Idiocy: No resources available when desk overflows. Current solution is "no solution."
Aug 3, 2009
goal- die knowing humanity has some hope of overcoming the thing that has plagued it since its birth

idiot thwarting goal- homunculus in our heads causing us to be emotional, irrational, and ridiculous whilst simultaneously allowing us to not recognize these qualities in our behavior.

I've worked on the idea of a wet robot, and instead changed it to a rider on a horse. You can train the horse to do your bidding, or you can be haplessly strapped to a beast that drags you hither and yon.

As you can see, I have quite the high opinion of us and our plight. Thinking bout things like this always brings me tempted to close comments with this paraphrased quote- a famous misanthrope decided to cut down a tree in his yard, but first went into town to announce it. "I'm going to cut down the tree in my yard, but before I do, I just wanted to check and see if any of you didn't want to hang yourself from it first."
Aug 3, 2009
Goal: Continued employment in the high-tech electronics hardware design industry.

Idiot: The dead hand of Ronnie the Ray Gun and all his GOP free-market blind followers. Open markets are good for the consumer (short term) and the totalitarian countries with no environmental or societal controls on production. My job went to the far east because it's cheaper for corrupt CEOs to outsource design and production to whomsoever produces the cheapest crap. U.S. production had to meet sustainable requirements for the work force and environment. China doesn't, hence it's the most polluted waist-land in the world now. The true cost of production (or cleaning up after production) is passed on to succeeding generations wile the fat-cats count their bucks in Swiss banks.
The people who did a good and government mandated clean job in design and production are working at WalMart or as security guards.
Aug 3, 2009
Goal: Become a modestly well-paid professor at a research university.
Idiot: The financial geniuses who nearly destroyed the economy, resulting in a hiring freeze at most universities.
Aug 3, 2009
Great question! I love it - it either reveals to you that you are your biggest hurdle to accomplishing your goals, or reveals just how pathetic your goals are!

Like "webar" and his SRS; really, that's your "BIGGGEST" goal webar? How sad!

I was tempted, for a second, to provide a similar, work-related answer; I've got an idiot at work preventing me from accomplishing something. But then I thought, "Wait a minute... That's my "biggest" goal? Not even!" My "biggest" goals are personal in nature and I'm the only one preventing me from really accomplishing them.

What a great question Scott.
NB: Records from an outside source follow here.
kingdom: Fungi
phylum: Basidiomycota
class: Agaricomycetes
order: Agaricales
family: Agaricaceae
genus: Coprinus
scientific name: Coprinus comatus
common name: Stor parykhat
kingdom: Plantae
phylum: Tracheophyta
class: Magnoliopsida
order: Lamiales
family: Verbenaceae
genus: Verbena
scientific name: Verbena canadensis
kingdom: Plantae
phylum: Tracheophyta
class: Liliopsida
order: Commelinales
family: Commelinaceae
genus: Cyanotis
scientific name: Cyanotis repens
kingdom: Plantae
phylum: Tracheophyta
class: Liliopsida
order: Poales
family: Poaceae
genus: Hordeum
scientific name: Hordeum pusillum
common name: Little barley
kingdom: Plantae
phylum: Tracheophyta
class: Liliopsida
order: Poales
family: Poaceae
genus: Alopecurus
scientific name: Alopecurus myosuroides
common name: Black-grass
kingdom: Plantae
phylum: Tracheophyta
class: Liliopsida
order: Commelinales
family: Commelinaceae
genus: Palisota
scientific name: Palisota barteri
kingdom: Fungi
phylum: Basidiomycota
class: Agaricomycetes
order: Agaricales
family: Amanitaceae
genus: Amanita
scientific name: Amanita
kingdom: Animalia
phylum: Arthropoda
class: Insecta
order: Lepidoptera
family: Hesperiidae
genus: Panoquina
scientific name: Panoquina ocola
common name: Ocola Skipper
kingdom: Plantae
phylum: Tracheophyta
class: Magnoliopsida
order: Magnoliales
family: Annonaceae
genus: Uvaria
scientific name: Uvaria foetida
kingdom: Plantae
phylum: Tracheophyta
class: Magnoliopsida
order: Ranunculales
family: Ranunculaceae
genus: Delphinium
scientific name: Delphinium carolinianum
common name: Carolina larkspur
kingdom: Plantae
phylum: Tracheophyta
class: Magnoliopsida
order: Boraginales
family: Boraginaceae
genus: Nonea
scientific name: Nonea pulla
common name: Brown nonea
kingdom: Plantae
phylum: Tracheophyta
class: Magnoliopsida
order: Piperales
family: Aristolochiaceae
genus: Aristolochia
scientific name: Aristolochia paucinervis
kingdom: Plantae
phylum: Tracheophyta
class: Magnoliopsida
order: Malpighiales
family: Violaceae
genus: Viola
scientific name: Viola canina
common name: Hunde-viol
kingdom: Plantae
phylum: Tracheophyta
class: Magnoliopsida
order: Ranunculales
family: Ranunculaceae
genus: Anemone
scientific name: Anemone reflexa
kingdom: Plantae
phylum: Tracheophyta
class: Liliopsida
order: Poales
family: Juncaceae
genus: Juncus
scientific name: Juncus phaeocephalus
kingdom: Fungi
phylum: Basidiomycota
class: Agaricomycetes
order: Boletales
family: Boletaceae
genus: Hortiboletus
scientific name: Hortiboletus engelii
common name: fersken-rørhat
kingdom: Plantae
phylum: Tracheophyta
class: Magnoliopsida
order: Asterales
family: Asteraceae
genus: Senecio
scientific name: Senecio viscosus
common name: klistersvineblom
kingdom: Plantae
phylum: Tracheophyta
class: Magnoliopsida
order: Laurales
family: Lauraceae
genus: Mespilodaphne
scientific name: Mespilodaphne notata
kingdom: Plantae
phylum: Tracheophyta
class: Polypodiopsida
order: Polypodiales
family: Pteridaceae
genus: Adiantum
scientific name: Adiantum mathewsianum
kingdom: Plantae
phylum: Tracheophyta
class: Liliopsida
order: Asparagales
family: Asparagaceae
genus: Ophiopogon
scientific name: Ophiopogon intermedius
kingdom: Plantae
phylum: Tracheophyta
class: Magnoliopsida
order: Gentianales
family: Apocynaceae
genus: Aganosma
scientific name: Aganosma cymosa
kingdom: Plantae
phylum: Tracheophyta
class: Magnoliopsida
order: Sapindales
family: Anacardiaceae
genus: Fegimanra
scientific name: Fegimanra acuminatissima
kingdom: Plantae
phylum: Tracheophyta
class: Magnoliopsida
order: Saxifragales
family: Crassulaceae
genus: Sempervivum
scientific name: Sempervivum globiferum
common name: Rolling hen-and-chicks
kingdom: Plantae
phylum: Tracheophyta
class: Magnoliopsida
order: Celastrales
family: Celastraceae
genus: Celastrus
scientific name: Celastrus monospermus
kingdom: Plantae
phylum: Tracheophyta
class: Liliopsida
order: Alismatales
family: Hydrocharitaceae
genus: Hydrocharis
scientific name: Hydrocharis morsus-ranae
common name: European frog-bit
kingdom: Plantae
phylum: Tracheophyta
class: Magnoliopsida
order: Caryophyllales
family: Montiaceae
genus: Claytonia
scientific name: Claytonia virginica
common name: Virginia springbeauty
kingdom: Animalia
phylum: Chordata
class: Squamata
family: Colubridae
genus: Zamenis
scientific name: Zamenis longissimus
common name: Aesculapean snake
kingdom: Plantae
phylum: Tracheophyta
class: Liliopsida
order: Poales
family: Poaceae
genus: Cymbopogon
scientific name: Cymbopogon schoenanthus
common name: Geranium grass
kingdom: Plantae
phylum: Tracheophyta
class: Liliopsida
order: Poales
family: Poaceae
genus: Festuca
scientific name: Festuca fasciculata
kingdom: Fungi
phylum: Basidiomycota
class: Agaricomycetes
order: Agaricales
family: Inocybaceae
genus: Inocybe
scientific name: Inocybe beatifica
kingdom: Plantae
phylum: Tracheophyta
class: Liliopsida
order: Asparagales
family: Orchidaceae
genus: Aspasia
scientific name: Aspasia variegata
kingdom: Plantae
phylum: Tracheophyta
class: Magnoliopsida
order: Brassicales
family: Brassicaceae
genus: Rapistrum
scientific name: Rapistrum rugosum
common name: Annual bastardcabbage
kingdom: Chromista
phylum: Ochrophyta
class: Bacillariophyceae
Perfect motivator for a Monday. Now I know what I want to do the rest of the week.
Aug 3, 2009
Goal: To be a successful singer/songwriter.

Idiot thwarting goal: The financial backer I have yet to find. Talent and a good business sense are only part of the equation to make it in the music business - it takes money to market yourself, record a CD, and just survive while building a fan base.

Aug 3, 2009
Goal - Give birth to the fetus that has currently overstayed his womb reservation by four days.
Idiot - Said fetus, who apparently didn't listen to the doctor when she said 40 WEEKS was full term.
+7 Rank Up Rank Down
Aug 3, 2009
Goal: complete a software development project on time.

Idiots thwarting goal: Management that thinks outsourcing the development work to India will get it done faster and won't listen to me when I repeatedly ask them to take India out of the picture and let me do all of the development myself. It'll save money and time, while also resulting in better output.

Nothing against India in particular, as I've met many talented developers from there, but the company we're using seems to specialize in botching everything possible and needing to have their hands held through every step of the way. That wouldn't be so bad, but project management didn't plan anyone's time to be spent doing the handholding, and they expect me to do that while still meeting my own objectives.

The U.S. liason to the Indian consulting company is a spin master who is best friends with our CEO, so giving him the boot poses several difficult issues.

My immediate supervisor gets it, but he's powerless to fix the problem. He and I are being thwarted by idiots from all other directions.